Norman Bluhm,  Untitled (1966). Courtesy of Galerie Ziegler SA.

It was during this time that his paintings became increasingly abstract and active, utilizing frenetic splashes and drips that were inspired by the new American Abstract Expressionism popularized by artists like Willem de Kooning. Throughout his career, Bluhm looked to the history of art and mined his extensive knowledge of it to create deeply personal work with a passion for exploring the limits of painting.

One of his favorite subjects was the nude, of which he painted many in his signature gestural style. His aesthetic and technique continued to evolve throughout his life, rejecting the idea of working within the zeitgeist to sell paintings. By the 1960s, Pop Art was dominating the conversation, but Bluhm found it dull. He was resolutely more concerned with exploring his relationship with paint, citing Impressionist  Jean-Baptiste-Camille Corot and Realist painter Gustave Courbet as his heroes.

“Not in painting, in their style or in the style of their period, but in the spiritual and the light of them and certain crystal elements which Corot or Courbet each different in another way. I was very involved in them. And I tried to paint big landscapes with this kind of feeling about light.”

Norman Bluhm,  Untitled (A7010) (1976). Courtesy of Findlay Galleries.

His gestures loosened in the 1960s, as he produced sparse gestural works with perhaps one or two large splashes of paint across the canvas. Bluhm’s practice changed further in the following decade as he increased his scale, rendering huge abstract works with more of a formal quality than his previous paintings.
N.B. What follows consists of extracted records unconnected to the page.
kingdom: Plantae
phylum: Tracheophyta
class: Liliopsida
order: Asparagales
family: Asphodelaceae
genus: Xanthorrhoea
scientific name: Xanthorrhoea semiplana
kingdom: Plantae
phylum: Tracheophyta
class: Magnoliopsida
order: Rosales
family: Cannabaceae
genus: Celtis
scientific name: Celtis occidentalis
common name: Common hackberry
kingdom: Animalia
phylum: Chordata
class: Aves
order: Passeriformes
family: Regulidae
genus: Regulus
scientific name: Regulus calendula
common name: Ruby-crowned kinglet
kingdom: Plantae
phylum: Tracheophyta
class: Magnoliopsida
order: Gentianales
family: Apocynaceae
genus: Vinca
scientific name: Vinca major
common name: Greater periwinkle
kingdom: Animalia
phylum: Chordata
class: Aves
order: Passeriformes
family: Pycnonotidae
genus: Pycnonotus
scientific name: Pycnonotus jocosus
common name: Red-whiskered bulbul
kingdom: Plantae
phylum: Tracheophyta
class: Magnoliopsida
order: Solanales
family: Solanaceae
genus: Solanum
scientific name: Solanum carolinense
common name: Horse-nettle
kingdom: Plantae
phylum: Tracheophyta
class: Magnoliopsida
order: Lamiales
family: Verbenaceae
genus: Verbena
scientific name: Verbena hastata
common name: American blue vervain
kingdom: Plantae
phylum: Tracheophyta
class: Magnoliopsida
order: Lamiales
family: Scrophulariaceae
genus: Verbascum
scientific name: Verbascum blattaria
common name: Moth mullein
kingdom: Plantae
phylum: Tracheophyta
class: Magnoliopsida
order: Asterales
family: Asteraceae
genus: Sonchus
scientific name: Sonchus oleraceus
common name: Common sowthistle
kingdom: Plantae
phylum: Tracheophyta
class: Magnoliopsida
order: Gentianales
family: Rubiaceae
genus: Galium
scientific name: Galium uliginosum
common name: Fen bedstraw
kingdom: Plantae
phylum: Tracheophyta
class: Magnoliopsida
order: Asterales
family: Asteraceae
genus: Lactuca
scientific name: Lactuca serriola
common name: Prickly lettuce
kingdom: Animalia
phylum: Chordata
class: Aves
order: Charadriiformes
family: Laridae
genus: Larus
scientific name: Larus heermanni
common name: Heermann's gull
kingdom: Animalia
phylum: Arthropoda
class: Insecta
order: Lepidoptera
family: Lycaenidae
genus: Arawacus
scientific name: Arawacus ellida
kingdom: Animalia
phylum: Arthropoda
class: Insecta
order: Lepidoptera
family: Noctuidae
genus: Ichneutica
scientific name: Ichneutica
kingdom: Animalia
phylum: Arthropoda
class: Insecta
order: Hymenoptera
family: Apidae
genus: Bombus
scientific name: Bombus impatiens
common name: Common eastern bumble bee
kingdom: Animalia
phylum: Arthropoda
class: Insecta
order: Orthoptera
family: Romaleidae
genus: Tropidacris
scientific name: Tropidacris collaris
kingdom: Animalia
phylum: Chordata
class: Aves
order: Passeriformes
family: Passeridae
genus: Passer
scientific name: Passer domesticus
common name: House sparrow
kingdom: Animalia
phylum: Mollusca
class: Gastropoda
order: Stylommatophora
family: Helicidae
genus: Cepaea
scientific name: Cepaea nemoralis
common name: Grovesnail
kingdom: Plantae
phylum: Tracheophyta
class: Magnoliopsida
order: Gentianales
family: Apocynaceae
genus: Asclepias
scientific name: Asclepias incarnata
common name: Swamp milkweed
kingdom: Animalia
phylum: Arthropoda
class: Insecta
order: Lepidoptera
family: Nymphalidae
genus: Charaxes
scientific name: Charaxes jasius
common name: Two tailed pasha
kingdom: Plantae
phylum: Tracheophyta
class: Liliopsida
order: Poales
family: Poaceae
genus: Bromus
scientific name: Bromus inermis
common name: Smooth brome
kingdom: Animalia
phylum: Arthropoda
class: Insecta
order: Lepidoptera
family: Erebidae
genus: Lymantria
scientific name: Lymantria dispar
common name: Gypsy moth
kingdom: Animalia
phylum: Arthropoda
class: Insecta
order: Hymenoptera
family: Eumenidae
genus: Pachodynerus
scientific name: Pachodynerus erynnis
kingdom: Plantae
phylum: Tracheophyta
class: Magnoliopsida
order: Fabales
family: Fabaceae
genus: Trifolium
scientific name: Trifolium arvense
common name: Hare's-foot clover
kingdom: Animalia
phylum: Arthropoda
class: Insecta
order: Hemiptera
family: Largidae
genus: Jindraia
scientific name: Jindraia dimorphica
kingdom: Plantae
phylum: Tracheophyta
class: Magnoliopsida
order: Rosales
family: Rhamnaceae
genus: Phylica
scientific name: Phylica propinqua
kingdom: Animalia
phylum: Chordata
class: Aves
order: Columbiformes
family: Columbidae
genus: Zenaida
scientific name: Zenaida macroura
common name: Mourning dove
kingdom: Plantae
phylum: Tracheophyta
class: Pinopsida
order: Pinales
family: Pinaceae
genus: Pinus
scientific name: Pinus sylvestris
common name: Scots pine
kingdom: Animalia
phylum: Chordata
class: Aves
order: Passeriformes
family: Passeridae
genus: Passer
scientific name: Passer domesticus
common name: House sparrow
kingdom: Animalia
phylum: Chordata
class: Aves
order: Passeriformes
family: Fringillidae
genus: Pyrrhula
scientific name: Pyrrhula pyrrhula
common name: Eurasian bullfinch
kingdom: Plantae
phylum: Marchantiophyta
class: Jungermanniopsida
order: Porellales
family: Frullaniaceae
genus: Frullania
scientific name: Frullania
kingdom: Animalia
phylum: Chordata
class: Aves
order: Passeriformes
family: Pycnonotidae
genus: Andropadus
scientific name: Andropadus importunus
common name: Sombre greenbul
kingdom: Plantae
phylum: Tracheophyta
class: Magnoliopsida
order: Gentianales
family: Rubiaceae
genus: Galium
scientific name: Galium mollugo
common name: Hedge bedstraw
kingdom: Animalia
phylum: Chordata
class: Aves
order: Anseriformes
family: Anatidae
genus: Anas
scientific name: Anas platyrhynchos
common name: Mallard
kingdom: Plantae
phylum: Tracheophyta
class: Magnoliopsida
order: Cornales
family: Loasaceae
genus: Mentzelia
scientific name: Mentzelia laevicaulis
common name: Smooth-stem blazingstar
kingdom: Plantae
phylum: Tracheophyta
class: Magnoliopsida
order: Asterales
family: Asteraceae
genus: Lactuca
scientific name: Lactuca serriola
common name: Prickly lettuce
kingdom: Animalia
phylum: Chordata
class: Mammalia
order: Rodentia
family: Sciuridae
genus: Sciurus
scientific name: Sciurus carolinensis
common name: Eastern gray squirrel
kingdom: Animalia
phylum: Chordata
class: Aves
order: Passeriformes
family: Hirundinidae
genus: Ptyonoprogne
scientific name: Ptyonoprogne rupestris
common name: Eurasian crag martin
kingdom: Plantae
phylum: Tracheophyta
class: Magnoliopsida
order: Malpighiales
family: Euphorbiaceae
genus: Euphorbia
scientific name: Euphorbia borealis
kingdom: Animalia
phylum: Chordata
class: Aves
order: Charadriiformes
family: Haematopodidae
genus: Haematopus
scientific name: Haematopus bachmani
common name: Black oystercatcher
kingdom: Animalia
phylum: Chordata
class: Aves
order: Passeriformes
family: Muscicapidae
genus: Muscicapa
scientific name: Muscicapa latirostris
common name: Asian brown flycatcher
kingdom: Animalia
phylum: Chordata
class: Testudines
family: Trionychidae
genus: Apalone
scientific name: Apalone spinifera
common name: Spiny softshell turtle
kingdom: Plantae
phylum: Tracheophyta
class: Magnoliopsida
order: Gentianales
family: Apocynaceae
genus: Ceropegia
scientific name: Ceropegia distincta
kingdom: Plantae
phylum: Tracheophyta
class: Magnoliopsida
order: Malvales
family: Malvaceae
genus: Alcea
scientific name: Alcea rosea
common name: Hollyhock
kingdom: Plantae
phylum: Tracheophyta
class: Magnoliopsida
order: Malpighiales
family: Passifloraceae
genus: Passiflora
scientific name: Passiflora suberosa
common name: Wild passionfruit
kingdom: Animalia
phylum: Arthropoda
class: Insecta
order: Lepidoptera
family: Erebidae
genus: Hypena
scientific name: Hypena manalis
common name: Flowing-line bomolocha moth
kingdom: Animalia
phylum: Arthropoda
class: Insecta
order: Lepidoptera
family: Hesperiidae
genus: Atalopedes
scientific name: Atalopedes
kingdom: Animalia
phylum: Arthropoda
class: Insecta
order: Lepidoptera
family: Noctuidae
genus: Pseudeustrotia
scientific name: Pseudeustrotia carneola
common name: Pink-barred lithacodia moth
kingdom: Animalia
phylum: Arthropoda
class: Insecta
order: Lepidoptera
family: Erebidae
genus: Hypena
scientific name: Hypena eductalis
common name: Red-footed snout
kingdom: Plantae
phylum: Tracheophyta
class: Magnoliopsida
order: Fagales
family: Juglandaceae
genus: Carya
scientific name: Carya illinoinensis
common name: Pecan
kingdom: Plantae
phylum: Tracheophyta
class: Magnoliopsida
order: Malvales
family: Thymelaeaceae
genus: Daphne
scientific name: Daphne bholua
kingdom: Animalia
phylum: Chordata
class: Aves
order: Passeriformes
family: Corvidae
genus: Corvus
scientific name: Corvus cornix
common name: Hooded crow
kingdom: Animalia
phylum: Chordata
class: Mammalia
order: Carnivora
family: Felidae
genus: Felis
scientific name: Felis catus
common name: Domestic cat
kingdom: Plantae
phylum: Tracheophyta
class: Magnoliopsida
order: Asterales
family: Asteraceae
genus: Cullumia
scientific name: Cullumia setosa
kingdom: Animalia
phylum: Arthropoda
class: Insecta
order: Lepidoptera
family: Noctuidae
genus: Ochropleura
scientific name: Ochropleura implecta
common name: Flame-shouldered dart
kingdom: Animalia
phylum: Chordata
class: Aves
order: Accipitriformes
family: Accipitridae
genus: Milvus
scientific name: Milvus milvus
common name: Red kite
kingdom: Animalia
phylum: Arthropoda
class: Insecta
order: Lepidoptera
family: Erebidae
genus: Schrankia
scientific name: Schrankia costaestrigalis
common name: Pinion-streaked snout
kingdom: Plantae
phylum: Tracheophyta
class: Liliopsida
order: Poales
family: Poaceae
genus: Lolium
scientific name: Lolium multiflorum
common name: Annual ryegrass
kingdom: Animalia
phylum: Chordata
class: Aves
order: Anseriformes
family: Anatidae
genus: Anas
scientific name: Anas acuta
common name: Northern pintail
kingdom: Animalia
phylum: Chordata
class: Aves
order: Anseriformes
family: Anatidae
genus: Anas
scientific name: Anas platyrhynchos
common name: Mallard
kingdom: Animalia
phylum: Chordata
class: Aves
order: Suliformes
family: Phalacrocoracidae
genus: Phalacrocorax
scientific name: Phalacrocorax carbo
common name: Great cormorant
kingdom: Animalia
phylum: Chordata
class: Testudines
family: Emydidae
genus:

By the 1980s, his palette had intensified, with colors becoming brighter and more saturated in huge, ambitious diptych and triptychs. It was this series that saw the artist gain a sudden surge in popularity, just before his death in 1999.

Norman Bluhm,  Byzantine Windows (1992). Courtesy of Los Angeles Modern Auctions.

These paintings, containing overt religious references and imagery, represented a major departure from his earlier work. Although still wildly gestural, they are more decidedly more representational and often feature hints of the nudes from his earliest canvases.

Despite how revered Bluhm’s work is among other painters, his oeuvre is not widely known—despite being prominently featured in museum collections around the world, notably including The Museum of Modern Art in New York and MOCA in Los Angeles. The retrospective “The Late Paintings of Norman Bluhm,” held at the Station Museum of Contemporary Art in Houston in 2007, renewed interest in this landmark American artist. Perhaps with hindsight, more people will pick up on the talent of an artist who refused to play the commercial art game. Until then, enjoy being one of the few that knows Norman Bluhm by name.